MobileGo vs. Bitcoin
MobileGo was down nearly 9% in the previous update but is now starting to recover against bitcoin as the short-term range support is holding. If bulls are able to stay in control, a bounce back to the range resistance near 0.00035 could take place.
MobileGo volumes have ticked higher over the weekend but this was primarily due to the bitcoin selloff that took place. Many blamed this on fears of a bitcoin hard fork and larger companies starting to join in on the selloff. If this carries on, MobileGo could be in for a larger climb past the resistance and onto the 0.00040 handle.
MobileGo vs. Ethereum
Against ethereum, MobileGo previously completed a double top breakdown visible on its longer-term time frames but it seems to be making a pullback to nearby support levels.
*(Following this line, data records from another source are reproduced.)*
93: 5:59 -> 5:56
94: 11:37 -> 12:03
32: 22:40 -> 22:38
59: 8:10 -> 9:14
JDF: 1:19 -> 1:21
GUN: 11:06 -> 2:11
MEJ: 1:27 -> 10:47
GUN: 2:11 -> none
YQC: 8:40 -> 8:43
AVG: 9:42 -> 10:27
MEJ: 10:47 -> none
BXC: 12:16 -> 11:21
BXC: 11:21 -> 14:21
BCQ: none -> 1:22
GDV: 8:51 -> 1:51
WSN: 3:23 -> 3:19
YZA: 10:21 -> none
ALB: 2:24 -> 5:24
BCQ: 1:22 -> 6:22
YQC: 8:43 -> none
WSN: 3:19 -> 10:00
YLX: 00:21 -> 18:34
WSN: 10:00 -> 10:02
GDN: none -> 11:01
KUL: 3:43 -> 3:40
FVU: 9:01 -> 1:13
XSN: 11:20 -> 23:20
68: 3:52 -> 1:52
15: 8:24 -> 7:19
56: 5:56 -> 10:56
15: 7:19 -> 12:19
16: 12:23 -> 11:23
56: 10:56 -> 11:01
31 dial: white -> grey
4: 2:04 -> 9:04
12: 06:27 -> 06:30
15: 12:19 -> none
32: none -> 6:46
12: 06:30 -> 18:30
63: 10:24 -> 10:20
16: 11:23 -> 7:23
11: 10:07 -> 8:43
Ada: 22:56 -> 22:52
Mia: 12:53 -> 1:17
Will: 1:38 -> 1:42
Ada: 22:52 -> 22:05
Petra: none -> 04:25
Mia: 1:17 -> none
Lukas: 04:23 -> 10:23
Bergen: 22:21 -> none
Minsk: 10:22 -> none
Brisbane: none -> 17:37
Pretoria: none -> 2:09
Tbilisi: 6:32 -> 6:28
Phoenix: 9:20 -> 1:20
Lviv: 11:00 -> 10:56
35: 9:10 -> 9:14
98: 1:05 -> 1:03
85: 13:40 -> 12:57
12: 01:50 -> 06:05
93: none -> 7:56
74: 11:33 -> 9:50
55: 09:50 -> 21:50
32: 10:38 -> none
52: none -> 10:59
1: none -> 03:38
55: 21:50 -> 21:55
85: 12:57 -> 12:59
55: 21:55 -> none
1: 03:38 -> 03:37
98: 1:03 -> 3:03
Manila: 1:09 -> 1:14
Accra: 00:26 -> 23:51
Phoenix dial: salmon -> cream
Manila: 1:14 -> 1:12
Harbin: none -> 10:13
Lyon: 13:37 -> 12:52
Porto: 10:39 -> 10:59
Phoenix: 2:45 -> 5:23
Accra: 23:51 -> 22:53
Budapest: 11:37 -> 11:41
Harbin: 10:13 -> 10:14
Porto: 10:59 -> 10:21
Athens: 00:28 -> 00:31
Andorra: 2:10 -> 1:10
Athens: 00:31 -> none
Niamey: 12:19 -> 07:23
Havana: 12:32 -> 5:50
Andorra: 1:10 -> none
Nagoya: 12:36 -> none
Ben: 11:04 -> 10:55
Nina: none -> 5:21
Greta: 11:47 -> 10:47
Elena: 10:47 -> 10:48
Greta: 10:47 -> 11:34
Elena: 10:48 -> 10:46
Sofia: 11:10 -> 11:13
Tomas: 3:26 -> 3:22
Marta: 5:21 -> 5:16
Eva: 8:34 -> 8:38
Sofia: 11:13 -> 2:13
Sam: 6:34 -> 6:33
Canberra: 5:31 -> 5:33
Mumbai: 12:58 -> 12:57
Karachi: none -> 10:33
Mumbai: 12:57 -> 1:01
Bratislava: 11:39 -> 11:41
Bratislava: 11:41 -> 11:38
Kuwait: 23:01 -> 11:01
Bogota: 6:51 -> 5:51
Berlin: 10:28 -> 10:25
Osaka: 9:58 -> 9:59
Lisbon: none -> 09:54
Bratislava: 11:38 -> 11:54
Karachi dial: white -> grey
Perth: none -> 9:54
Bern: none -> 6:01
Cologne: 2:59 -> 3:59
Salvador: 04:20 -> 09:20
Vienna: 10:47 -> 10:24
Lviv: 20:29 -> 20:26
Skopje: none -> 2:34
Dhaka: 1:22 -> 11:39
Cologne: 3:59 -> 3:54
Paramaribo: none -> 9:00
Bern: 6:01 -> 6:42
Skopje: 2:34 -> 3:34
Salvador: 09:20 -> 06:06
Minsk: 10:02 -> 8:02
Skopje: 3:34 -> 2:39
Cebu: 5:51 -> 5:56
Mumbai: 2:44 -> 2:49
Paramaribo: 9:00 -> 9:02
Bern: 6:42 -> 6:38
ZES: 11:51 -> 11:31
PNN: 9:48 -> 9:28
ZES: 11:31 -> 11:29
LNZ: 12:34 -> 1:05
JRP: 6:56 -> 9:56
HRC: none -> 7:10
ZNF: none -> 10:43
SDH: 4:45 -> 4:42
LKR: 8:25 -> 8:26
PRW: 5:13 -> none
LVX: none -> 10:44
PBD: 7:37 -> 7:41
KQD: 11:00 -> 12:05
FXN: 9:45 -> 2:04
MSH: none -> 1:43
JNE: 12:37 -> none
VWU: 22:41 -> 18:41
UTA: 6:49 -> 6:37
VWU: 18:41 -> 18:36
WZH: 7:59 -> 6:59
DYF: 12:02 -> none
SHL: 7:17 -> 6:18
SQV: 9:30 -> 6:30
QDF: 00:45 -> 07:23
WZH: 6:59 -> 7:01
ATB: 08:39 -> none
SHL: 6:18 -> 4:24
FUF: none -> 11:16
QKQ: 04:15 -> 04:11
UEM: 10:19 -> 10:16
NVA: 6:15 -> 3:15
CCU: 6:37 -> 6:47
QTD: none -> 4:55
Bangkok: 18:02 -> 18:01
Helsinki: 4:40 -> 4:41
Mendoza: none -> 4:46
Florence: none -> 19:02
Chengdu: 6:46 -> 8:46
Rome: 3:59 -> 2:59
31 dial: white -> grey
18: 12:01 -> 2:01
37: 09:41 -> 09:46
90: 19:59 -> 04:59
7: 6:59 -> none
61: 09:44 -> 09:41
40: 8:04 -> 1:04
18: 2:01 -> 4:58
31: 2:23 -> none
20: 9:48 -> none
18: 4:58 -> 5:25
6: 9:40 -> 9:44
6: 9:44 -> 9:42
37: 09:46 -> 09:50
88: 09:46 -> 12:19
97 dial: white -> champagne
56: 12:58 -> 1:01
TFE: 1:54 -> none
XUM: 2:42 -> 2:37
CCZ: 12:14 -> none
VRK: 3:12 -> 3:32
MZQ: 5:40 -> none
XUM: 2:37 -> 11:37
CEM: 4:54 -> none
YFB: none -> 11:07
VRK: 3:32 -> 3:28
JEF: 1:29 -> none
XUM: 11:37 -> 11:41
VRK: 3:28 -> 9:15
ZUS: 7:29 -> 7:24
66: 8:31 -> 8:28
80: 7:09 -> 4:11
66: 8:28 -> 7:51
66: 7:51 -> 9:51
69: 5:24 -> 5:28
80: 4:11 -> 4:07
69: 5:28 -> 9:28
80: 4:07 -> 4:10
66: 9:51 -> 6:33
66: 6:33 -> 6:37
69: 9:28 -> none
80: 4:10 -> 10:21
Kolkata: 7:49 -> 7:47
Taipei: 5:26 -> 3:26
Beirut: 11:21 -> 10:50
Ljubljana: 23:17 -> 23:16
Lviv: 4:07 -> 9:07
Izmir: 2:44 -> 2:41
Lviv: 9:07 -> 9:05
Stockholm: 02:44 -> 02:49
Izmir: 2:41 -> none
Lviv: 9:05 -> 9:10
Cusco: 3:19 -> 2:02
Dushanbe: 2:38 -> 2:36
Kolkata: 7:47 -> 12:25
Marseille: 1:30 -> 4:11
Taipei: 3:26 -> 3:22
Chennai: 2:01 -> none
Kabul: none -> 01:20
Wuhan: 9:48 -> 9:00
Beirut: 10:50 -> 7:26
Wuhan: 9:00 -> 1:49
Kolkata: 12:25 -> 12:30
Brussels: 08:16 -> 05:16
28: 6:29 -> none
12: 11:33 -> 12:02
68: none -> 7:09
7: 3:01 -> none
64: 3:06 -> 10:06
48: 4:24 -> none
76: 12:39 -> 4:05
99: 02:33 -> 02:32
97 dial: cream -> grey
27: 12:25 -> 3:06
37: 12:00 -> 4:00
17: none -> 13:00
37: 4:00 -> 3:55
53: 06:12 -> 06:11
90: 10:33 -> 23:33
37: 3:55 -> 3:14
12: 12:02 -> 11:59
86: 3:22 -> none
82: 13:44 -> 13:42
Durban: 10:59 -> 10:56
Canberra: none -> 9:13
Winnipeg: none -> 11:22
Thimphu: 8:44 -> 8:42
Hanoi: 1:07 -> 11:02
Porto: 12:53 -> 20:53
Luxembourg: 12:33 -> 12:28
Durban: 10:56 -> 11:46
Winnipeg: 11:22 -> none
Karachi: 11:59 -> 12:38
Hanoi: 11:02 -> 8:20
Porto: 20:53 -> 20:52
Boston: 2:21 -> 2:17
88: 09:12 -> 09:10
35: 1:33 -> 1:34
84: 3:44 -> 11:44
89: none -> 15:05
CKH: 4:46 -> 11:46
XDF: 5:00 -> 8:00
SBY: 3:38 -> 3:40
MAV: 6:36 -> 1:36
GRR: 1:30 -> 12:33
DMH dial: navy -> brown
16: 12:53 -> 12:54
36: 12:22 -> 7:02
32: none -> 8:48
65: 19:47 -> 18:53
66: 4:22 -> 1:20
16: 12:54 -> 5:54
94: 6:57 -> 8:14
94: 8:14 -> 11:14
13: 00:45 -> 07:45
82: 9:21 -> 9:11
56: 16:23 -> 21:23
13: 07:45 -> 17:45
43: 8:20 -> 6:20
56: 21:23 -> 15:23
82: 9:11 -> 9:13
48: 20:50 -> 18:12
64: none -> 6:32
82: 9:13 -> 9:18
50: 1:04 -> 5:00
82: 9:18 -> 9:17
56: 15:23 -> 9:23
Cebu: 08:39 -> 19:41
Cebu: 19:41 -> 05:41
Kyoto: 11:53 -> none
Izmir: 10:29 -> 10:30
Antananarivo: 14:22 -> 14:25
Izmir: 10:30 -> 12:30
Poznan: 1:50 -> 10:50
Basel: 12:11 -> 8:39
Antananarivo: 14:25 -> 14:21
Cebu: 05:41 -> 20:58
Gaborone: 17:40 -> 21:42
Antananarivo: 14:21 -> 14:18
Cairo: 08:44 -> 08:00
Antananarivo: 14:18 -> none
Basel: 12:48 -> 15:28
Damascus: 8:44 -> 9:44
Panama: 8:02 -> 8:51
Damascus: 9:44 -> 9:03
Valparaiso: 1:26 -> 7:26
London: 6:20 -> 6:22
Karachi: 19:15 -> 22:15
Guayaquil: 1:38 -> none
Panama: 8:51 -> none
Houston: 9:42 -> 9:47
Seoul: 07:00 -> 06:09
Volume is somewhat steady against ethereum, although this particular digital asset also suffered a sharp selloff over the weekend. In fact, many are keeping close tabs on the massive declines in cryptocurrencies recently, trying to gauge if further losses are underway and if the bubble is starting to burst.
MobileGo vs. USD
Lastly, MobileGo chalked up most of its losses to the dollar one more even after the US economy printed weak data last Friday.
Headline CPI posted a flat reading instead of the projected 0.1% gain while the core version of the report indicated a 0.1% uptick, short of the estimated 0.2% increase. Both headline and core retail sales report revealed a 0.2% decline in consumer spending while the weaker than expected preliminary UoM consumer sentiment index reflected weaker financial confidence.
Only the Empire State manufacturing index is due today and a dip in industry growth is eyed. Weaker than expected readings could mean more losses for the dollar but it’s hard to say whether cryptocurrencies like MobileGo are poised to take advantage.
At the moment, the pickup in risk appetite is being able to benefit stocks and commodities, leaving traditional and alternative safe-havens like gold and cryptocurrencies eating dust.